[SELECTED PASSAGE]
>>>>>

What is This Facebook Subscribe Button?

Facebook recently ‘relaxed’ another level of user privacy on their social network by introducing the whole new ‘Subscribe’ Button on personal profiles.

Facebook Subscribe button allows you to get updates from people who are not in your friends list. You are by default get subscribed to your friends, while having the option of subscribing to non-friends status updates.

The intended usage of this new Facebook Subscribe Button is to allow people to stay in touch with public status updates from the personal profiles of celebrities, journalists and other public figures. I subscribed to Pete Cashmore’s (Mashable) updates this evening, allowing me to read all the publicly shared updates from Pete, on his personal Facebook profile. Earlier, Facebook introduced ‘Profile Migration’ for celebrities and public figures, allowing them to convert their personal Facebook profiles (with thousands of friends) into public figure pages on Facebook. This ended up being a nightmare for most public figures and celebrities who tried the migration option. I believe, this new Facebook Subscribe Button on personal profiles is another feature Facebook introduced to solve the same problem. For example, a celebrity or a public figure now can maintain their own personal Facebook profile (not a fan page) to be in touch with their real-life friends and to be in touch with their fans. All they have to do is activating the subscribe option on their personal Facebook profile for the benefit of the fans. When they update their status, they can choose whether to share it only among their friends, or to share it as a public update.

<<<<<

Collection entries:
>>>>>

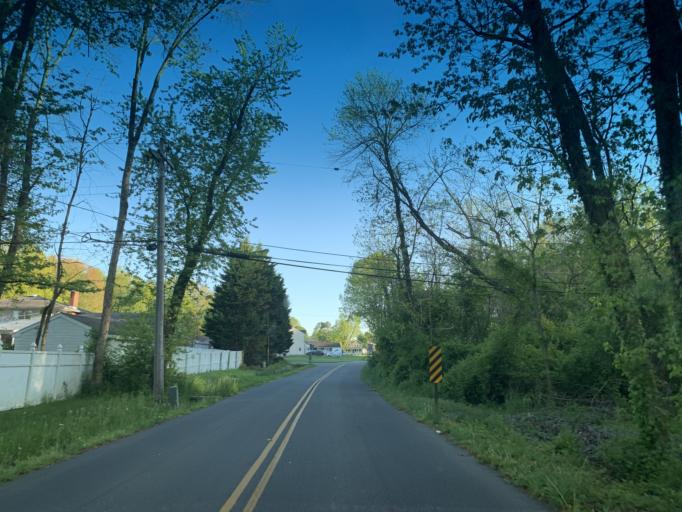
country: US
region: Maryland
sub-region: Harford County
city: Aberdeen
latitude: 39.5300
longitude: -76.1742
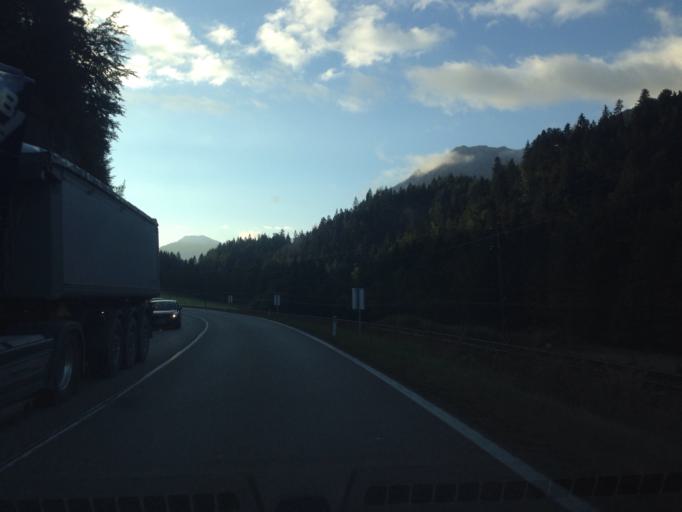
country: AT
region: Tyrol
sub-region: Politischer Bezirk Reutte
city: Ehenbichl
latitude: 47.4567
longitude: 10.7237
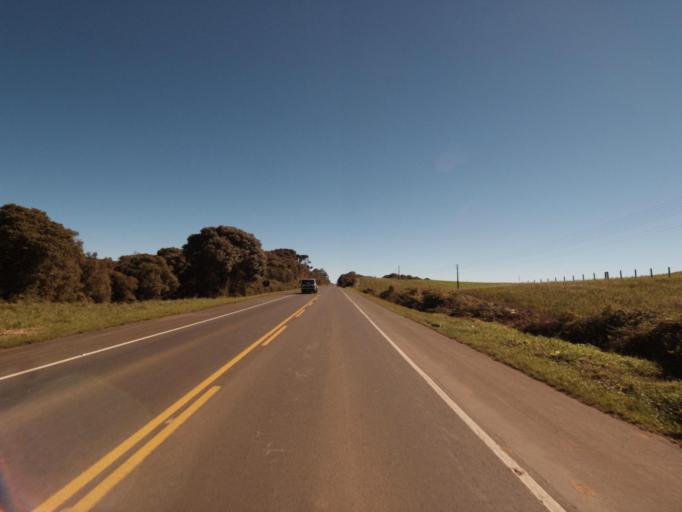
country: BR
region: Santa Catarina
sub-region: Xanxere
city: Xanxere
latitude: -26.8655
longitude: -52.2085
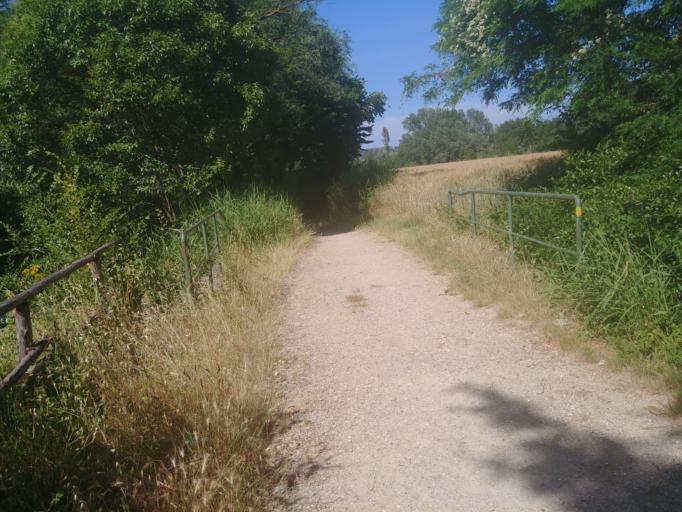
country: IT
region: Umbria
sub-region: Provincia di Perugia
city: Ponte Felcino
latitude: 43.1376
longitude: 12.4524
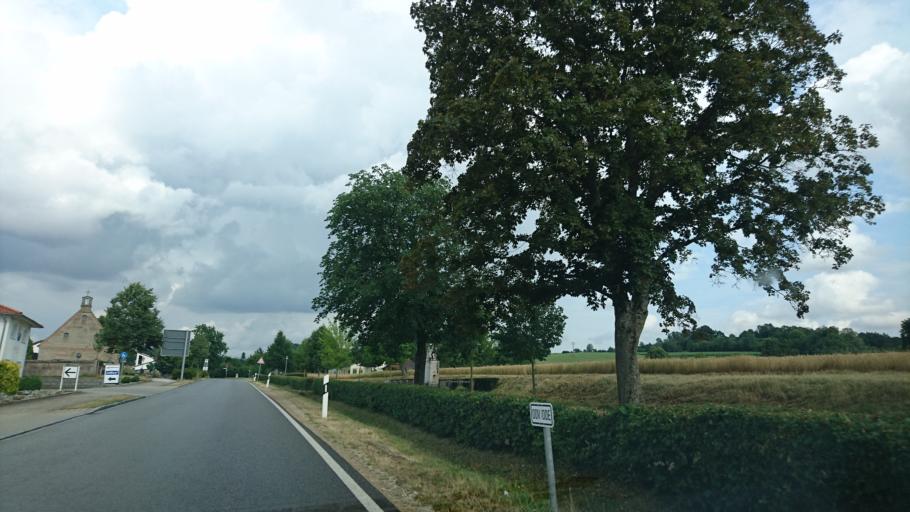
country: DE
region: Bavaria
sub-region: Regierungsbezirk Mittelfranken
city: Heideck
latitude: 49.1323
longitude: 11.1307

<<<<<

[DIRECTIVES]
**A)** Decide whether each statement agrees with the article on the Facebook Subscribe button, answering yes or no and quoting the words from the article that decide it: (i) The Subscribe button lets you get updates from people who are not your friends. (ii) Profile Migration went smoothly for most public figures who tried it. (iii) A public figure posting a status can limit it to friends only.
**B)** Write the next part of the article on the Facebook Subscribe button, starting right after its last sentence.
The listing has no connection to the text.

[ANSWERS BY TASK]
**A)**
(i) Yes: "Facebook Subscribe button allows you to get updates from people who are not in your friends list."
(ii) No: "This ended up being a nightmare for most public figures and celebrities who tried the migration option."
(iii) Yes: "they can choose whether to share it only among their friends, or to share it as a public update."

**B)**
This new Facebook Subscribe feature immediately makes the fan pages for celebrities obsolete. While fan pages can still be used as a tool for companies and brands to engage with their customers, celebrities and public figures can now avoid the hassle of maintaining two profiles to stay in touch with real-life friends and fans/followers.

My natural instinct is, this is an attempt by Facebook to counter the competition from Twitter. Technically speaking, subscribing to Pete Cashmore’s public status updates on Facebook is more or less a similar thing to following @Mashable on Twitter.  Facebook’s Status update feature had been their microblogging tool for several years, but it had the limitation of exposing only to immediate friends network. People would easily allow anyone to follow them on Twitter but they are more cautious about whom they add on Facebook. With this new Facebook Subscribe button feature, they solve this problem as well.

In a nutshell, I believe this is a positive move by Facebook to retain their users from competition. However, as users you must be overly cautious hereafter about what you say on your status updates, if you are going to share them as public. Read Facebook’s official article on Subscribe Feature.

5 comments:

  1. Good post Amitha. You distill clutter to 'make sense' simple post. Keep writing bro. !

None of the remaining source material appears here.